Bees have been in the news a lot in recent years, probably starting in 2006, when colony collapse disorderwas first observed and became part of the American lexicon.  However, much of this attention was focused on domesticated honey bees, a European species that is kept for crop pollination and honey production.  The status of native bees was unknown and understudied, though this may be changing. 

A recent publication in Science Magazine has put bees back into the spotlight around the USA.  UPR’s Ashley Rohde spoke with the author about what his findings mean for bees.

“My name is Peter Soroye, I’m a PhD student in Biology at the University of Ottawa.  Recently I had a paper in Science, looking at predicting climate change-related extinction risk in bumble bees across North America and Europe.  So when we looked at how bumble bees had been faring over the past 25 year span, we found bumble bees were disappearing really drastically over this short time-scale. And this was related really strongly to the extremes in temperature, especially,”

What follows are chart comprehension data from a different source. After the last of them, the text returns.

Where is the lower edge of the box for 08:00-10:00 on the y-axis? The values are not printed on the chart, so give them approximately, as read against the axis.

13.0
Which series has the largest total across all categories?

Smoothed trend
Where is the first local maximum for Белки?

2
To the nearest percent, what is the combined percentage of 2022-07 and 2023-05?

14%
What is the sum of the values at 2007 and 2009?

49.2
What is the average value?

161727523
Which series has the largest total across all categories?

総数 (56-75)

Science magazine is a premier scientific journal.  Many scientists go an entire career without publishing their research there.

“We had this big dataset of bumble bee sightings, going back more than 100 years.  From the moment when we spit out that first figure, and we looked at that figure on the computer screen to the whiteboard where we had sketched up the idea, we were like ‘this could be big.  We could really be on to something.’”  

“It’s really clear that a lot of people, and not scientists, really care about this issue.  And I’m really happy that we were able to publish a paper that resounds with so many people, not just with scientists but with the public at large, as well.”

Utah is home to a bumble bee species of conservation concern, the western bumble bee.  It has been petitioned for listing as endangered on the Endangered Species Act, but the decision is pending and research on this species is ongoing.